EXCERPT PROVIDED:
Skip to content

Coradiant

Archive for August, 2006

Change impact management


Tuesday, August 29th, 2006 Posted by: Alistair Croll

One of the best things about this job is the number of people I get to meet and talk with. It lets me see the patterns that form across the industry in fascinating and sometimes unpredictable ways.

One of the big shifts I’m seeing a lot of lately is a move away from simple error detection towards change impact management. It’s been said that the only constant is change, and this is certainly true in web applications. One of our customers rolls out six or eight changes a day—and these are code changes!

Early on, people thought Real User Monitoring would be a great way to detect problems and get to work on them before the phone rang. And it is. But an increasing number of people are using our technologies to measure the before and after of a change.

The change may be as small as a memory upgrade or a new layout, or as big as a data center move or switch from Java to .net. But in every case, they want to know two things:

  • Did the change I made do what it was supposed to?
  • Did I inadvertently break something when I changed that?

The two questions seem almost the same. But they’re different in subtle ways. An engineer might make a change to address a problem (like poor performance.) Or they might try to add a new feature or function. In the former case, they have an intended outcome—reduced latency—that they want to verify. In the latter, there’s not supposed to be an impact.

One of the biggest impacts is knowing whether a new version can handle the same traffic as its predecessor. Our customers do this by isolating the specific function (using a technology called a Watchpoint) and then plotting the relationship between performance and load. They then make the change, and compare before and after.

This lets them say things like, “before, 95 per cent of users got the report in under 5 seconds when we had 40 hits a second; now, that’s only true at 25 hits a second. That change cost me 15 hits a second, you bonehead!” To be fair, that’s usually what the product manager says to the coder; and more often than not, we see improvements from release to release. But you get the idea.

The other thing that’s interesting about change impact management is the number of people who care. Operations teams don’t like change—in fact, one of our support team has a big sign that says, “what changed?” taped above his desk because change is nearly always the root cause of a problem. On the other hand, engineers live for change. They get paid for it. Whether they’re altering a network, or modifying a piece of code, or rewriting a query, they’re always changing something.

More and more of the people using Coradiant’s products are engineers. And that signals an expansion of the role of Real User Monitoring within IT, as everyone starts to realize how they can benefit from measuring actual users.

What’s Real User Monitoring, anyway?


Monday, August 14th, 2006 Posted by: Alistair Croll

We use the term Real User Monitoring to explain what Coradiant’s technology does. The term sounds a bit nebulous, but it does the job. Of course, there are lots of people who think they do real user monitoring; so I’m going to try and explain the differences between us and some of the distinctions.

Synthetic tests

First off are the synthetic testing companies. Their tools—usually sold as recurring monthly services—run scripts at regular intervals from all over the world. These scripts simulate what an ideal user would do: Transactions like checking in, putting something in a cart, or getting an account balance.

Lots of people like synthetic tests because they’re repeatable and predictable. They’re great for baselining; in fact, Chris Looseley of Keynote Systems did a great job explaining this for us at the Webops sessions of Interop Las Vegas.

But they’re not monitoring real users. They’re simulating idealized users from controlled environments. Real users might be miserable while the synthetic tests work just fine.

EXERCISE TASKS:
a - In the Coradiant blog archive, how many code changes does one customer roll out each day?
b - Write the next part of the Coradiant blog archive, starting after its last sentence.
The material placed after this point has no connection to the Coradiant blog archive.

DATA SUPPLIED:
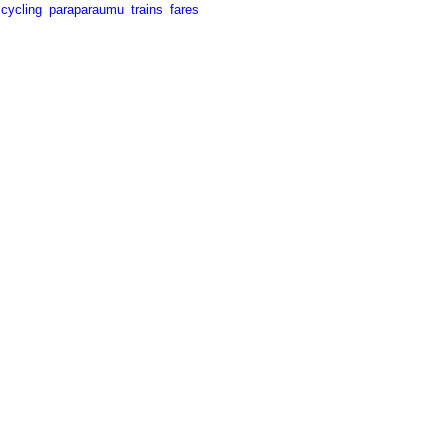
cycling
paraparaumu
trains
fares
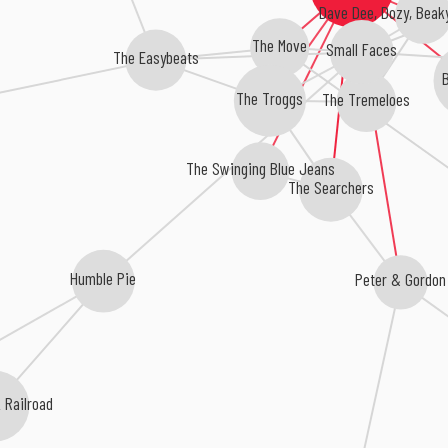
Dave Dee, Dozy, Beaky
The Move
Small Faces
The Easybeats
B
The Troggs
The Tremeloes
The Swinging Blue Jeans
The Searchers
Peter & Gordon
Humble Pie
 Railroad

LIST OF ANSWERS:
a - Six or eight code changes a day.

b -
Synthetic testing

These tools are essential to web operators; but they won’t tell you anything about the volume of traffic to a site, or whether end users are actually getting the performance that the tests report.

Web log analysis

A second way of collecting information on web health is via weblogs. Each time a server gets a hit, it writes down information on that hit in a logfile (usually following a format called ELF, or Extended Log Format.) The logfile tells you a lot about the request: Where it came from, what it requested, and when it occurred. It might even tell you about the timing of the request.

Web logs are monitoring real user activity. On their own, they’re not that useful. But feed them into a web log analysis tool (like Analog, Webtrends, Sane, or Sawmill) and you’ll find out lots of details: What people searched for, where they went on the site, what browser they used, and so on. More commonly, companies use a web analytics firm like CoreMetrics, WebTrends Live, Omniture, Clicktracks, or WebSideStory that collect activity based on Javascript. Often, activity is displayed in funnels of user activity by step, cross-referenced with search terms.

Web funnel view

Web log analysis doesn’t offer much performance data. It won’t split requests down into the elements of latency, or show network forensics. But it’s also aimed at the public-facing, B2C sites. Analytics products are seldom used to explain activity on an intranet or a back-end B2B application.

Sniffers

Technically, sniffing traffic is real user monitoring—after all, real users made all those packets. But even viewing the traffic in a sniffer screen doesn’t tell you much about users. WildPackets, Network General, Niksun and ClearSight are good examples of sniffers I’ve seen, but most people I know use Ethereal, which is free and amazing.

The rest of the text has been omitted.